מִשּׁוּם דְּאִיסּוּרָן בְּמַשֶּׁהוּ, אֲבָל דָּם — דְּעַד דְּאִיכָּא רְבִיעִית, אֵימָא לָא. וְאִי אַשְׁמְעִינַן דָּם — מִשּׁוּם דְּאִיכָּא כָּרֵת, אֲבָל שְׁרָצִים, אֵימָא לָא.
nous aurions dit que la halakha est rigoureuse dans ce cas parce qu’ils sont interdits en n’importe quelle quantité, c’est-à-dire qu’un animal rampant ou un insecte est interdit sous peine de flagellation même s’il est très petit, à condition qu’il s’agisse d’une créature entière (Tosafot). Cependant, en ce qui concerne le fait de manger du sang, qui n’est pas une interdiction de la Torah à moins qu’il n’y ait au moins le volume d’un quart-log, on pourrait dire qu’il n’y a pas d’interdiction de nourrir directement des mineurs, puisque cette interdiction est plus clémente. Et si le tannanous avait enseigné seulement le cas du sang, nous aurions dit qu’ils étaient rigoureux à l’égard du sang parce qu’il y a la punition de karet pour avoir mangé du sang. Cependant, pour les animaux rampants, dont la consommation n’entraîne pas de karet, on pourrait dire que cette halakha ne s’applique pas.

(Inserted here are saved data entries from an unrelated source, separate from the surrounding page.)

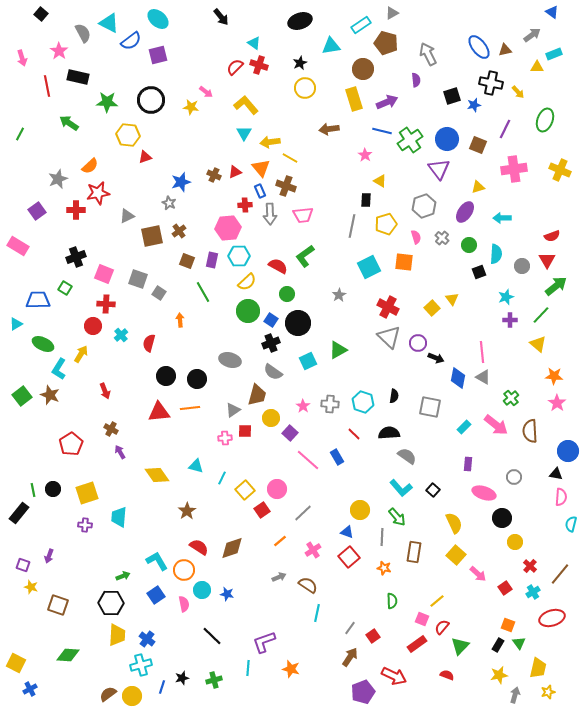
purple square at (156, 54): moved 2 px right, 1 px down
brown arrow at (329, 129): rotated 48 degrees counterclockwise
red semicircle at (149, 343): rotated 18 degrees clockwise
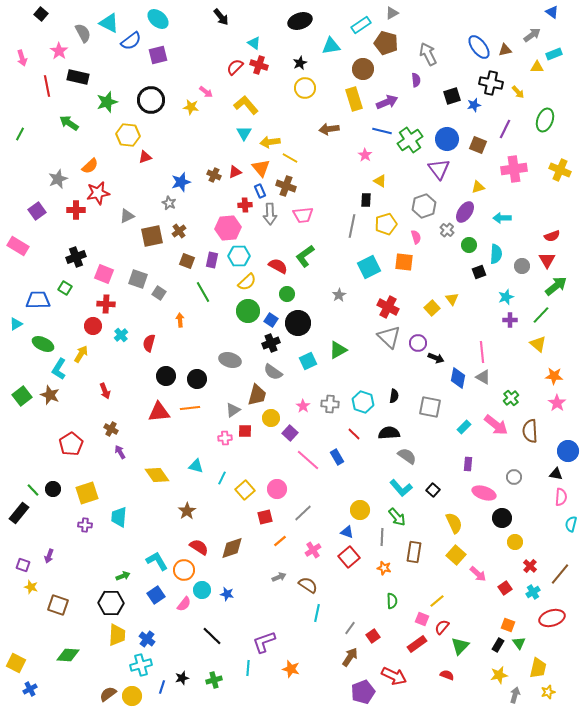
green star at (107, 102): rotated 20 degrees counterclockwise
gray cross at (442, 238): moved 5 px right, 8 px up
green line at (33, 490): rotated 32 degrees counterclockwise
red square at (262, 510): moved 3 px right, 7 px down; rotated 21 degrees clockwise
pink semicircle at (184, 604): rotated 49 degrees clockwise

וְאִי אַשְׁמְעִינַן הָנֵי תַּרְתֵּי — מִשּׁוּם דְּאִיסּוּרָן שָׁוֶה בַּכֹּל, אֲבָל טוּמְאָה, אֵימָא לָא. וְאִי אַשְׁמְעִינַן טוּמְאָה — כֹּהֲנִים שָׁאנֵי, מִשּׁוּם דְּרִיבָּה בָּהֶן מִצְוֹת יְתֵרוֹת, אֲבָל הָנֵי, אֵימָא לָא, צְרִיכָא.

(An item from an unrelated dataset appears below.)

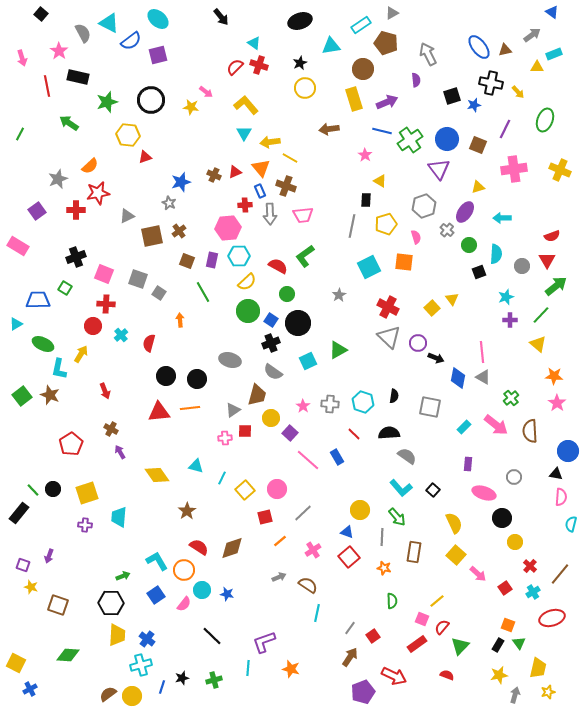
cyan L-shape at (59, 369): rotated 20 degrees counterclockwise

Et si le tannane nous avait enseigné que ces deux cas, nous aurions dit que c’est parce que leurs interdictions s’appliquent également à tous les Juifs. Cependant, dans le cas de l’impureté rituelle, qui est une mitsva pour les prêtres seulement, on pourrait dire qu’il n’y a pas d’interdiction de rendre directement des mineurs rituellement impurs. Et si le tannane nous avait enseigné que le cas de l’impureté rituelle, nous aurions dit que le cas des prêtres est différent et plus strict, parce que la Torah inclut des mitsvot supplémentaires pour eux. Cependant, en ce qui concerne ces interdictions des animaux rampants et du sang, on pourrait dire qu’il n’y a pas d’interdiction de nourrir directement des mineurs. Il était donc nécessaire d’énoncer tous ces cas.
תָּא שְׁמַע: שְׁנֵי אַחִין, אֶחָד פִּקֵּחַ וְאֶחָד חֵרֵשׁ, נְשׂוּאִין שְׁתֵּי אֲחָיוֹת פִּקְּחוֹת. מֵת חֵרֵשׁ בַּעַל פִּקַּחַת, מָה יַעֲשֶׂה פִּקֵּחַ בַּעַל פִּקַּחַת? תֵּצֵא מִשּׁוּם אֲחוֹת אִשָּׁה.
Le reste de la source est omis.